In the end, the Good Guys (who first destroy the world's economy, which sounds like something the Illumanti) who go free John Galt from the President of the United States who is torturing John Galt until he fixes the economy in the most boring rescue mission ever (since the guards guarding the prison flee in terror or die upon sight of Dagny). After the rescue mission, the Good Guys "win" by hiding in a valley in Colorado, protected by a magic force field that makes people under it invisible from the air. For obvious reasons, objectivists never, ever mention this part of the story.
>>34285200 I learned the powers that be read the book and adopted another tactic. That of one from Brave New World
Oppress the masses by keeping them bogged down with items of pleasure.
>24/7 free porn access >Games console/family entertainment unit >unlimited access to tv and film through netflix. Why leave the house? >Order all your shopping from your phone,pc or tablet, have it delivered to your door for no extra charge!
>>34290084 Orwell's state orthodox philosophy, a comically exaggerated version of the Stalinist communist state philosophy, is so laughably crude it is unimaginable that any modern human civilization with an economy more advanced than peasant farming could function with it. Orwell also used his dystopia as a pack horse for things he didn't like: sexual repression, dumbing down of the language and literature, young attractive women who didn't want to fuck him, etc., without bothering to explain how these things were indelible features of totalitarianism or at all beneficial to the regime.
You can all circle jerk about how right Orwell is, but in a way Huxley was more right(And in a way, both are right in some ways.)
Orwell believed what we feared would destroy us. Huxley, however, believed what we love would. In Brave New World, the people were controlled by inflicting pleasure. Even now we see it in our own society.
Its always easy to be afraid of what we see as bad and evil, but how easy is it to see what you love is slowly corrupting you?

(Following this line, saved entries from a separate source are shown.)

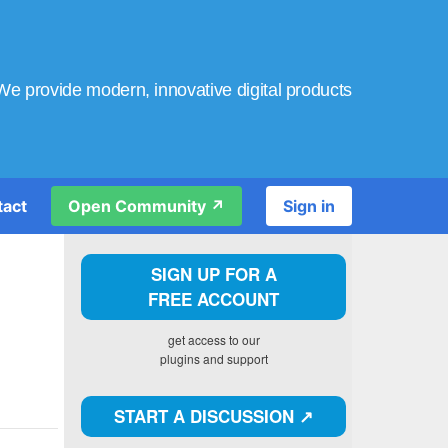
We provide modern, innovative digital products
tact
Open Community ↗️
Sign in
SIGN UP FOR A
FREE ACCOUNT
get access to our
plugins and support
START A DISCUSSION ↗️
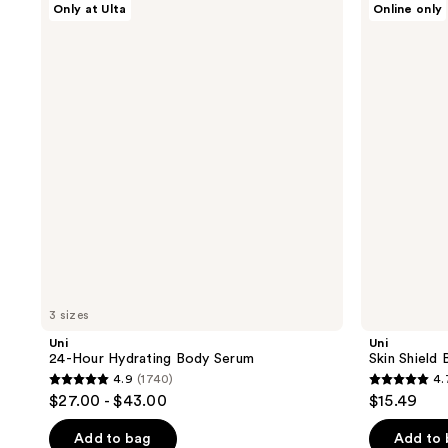
Only at Ulta
Online only
24-
Skin
Hour
Shield
Hydrating
Body
Body
Wash
Serum
3 sizes
Uni
Uni
24-Hour Hydrating Body Serum
Skin Shield
4.9
(1740)
4.
4.9
4.7
$27.00 - $43.00
$15.49
out
out
of
of
Add to bag
Add to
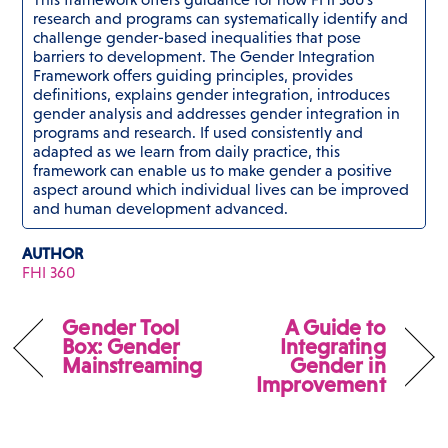
research and programs can systematically identify and
challenge gender-based inequalities that pose
barriers to development. The Gender Integration
Framework offers guiding principles, provides
definitions, explains gender integration, introduces
gender analysis and addresses gender integration in
programs and research. If used consistently and
adapted as we learn from daily practice, this
framework can enable us to make gender a positive
aspect around which individual lives can be improved
and human development advanced.
AUTHOR
FHI 360
Gender Tool
A Guide to
Box: Gender
Integrating
Mainstreaming
Gender in
Improvement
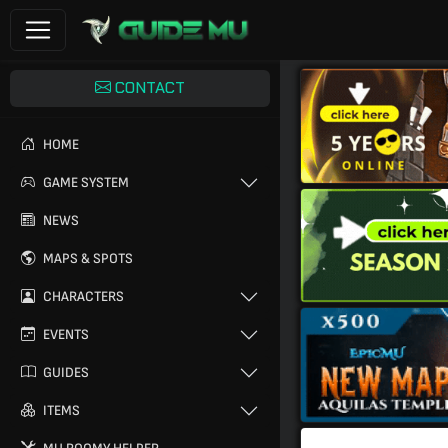
CONTACT
HOME
GAME SYSTEM
NEWS
MAPS & SPOTS
CHARACTERS
EVENTS
GUIDES
ITEMS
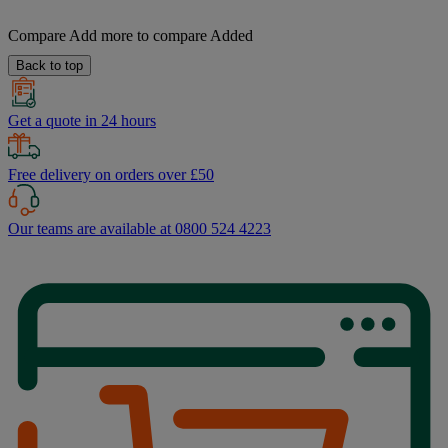
Compare
Add more to compare
Added
Back to top
Get a quote in 24 hours
Free delivery on orders over £50
Our teams are available at 0800 524 4223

Everyone thinks of "surveillance" when they think of 1984, but I almost think the Newspeak aspect is more important. Nobody who hasn't read the book knows about it though. PC SJW terminology and biased media are just the beginnings of Newspeak to me
>>34291671 Orwell makes much of 'Newspeak' as an organ of repression - the conversion of the English language into so limited and abbreviated an instrument that the very vocabulary of dissent vanishes. Partly he got the notion from the undoubted habit of abbreviation. He gives examples of 'Communist International' becoming 'Comintern' and 'Geheime Staatspolizei' becoming 'Gestapo', but that is not a modern totalitarian invention. 'Vulgus mobile' became 'mob'; 'taxi cabriolet' became 'cab'; 'quasi-stellar radio source' became 'quasar'; 'light amplification by stimulated emission of radiation' became 'laser' and so on. There is no sign that such compressions of the language have ever weakened it as a mode of expression.
As a matter of fact, political obfuscation has tended to use many words rather than few, long words rather than short, to extend rather than to reduce. Every leader of inadequate education or limited intelligence hides behind exuberant inebriation of loquacity. Orwell reminds me of that kid who bitches about present trends and future prospects to see old and wise. I mean hell his character refuses to use a ball point pen because "of a feeling that the beautiful creamy paper deserved to be written on with a real nib instead of being scratched with an ink-pencil'. However this is dumb because steel pens, you will remember scratched fearsomely, and you know ball-points don't.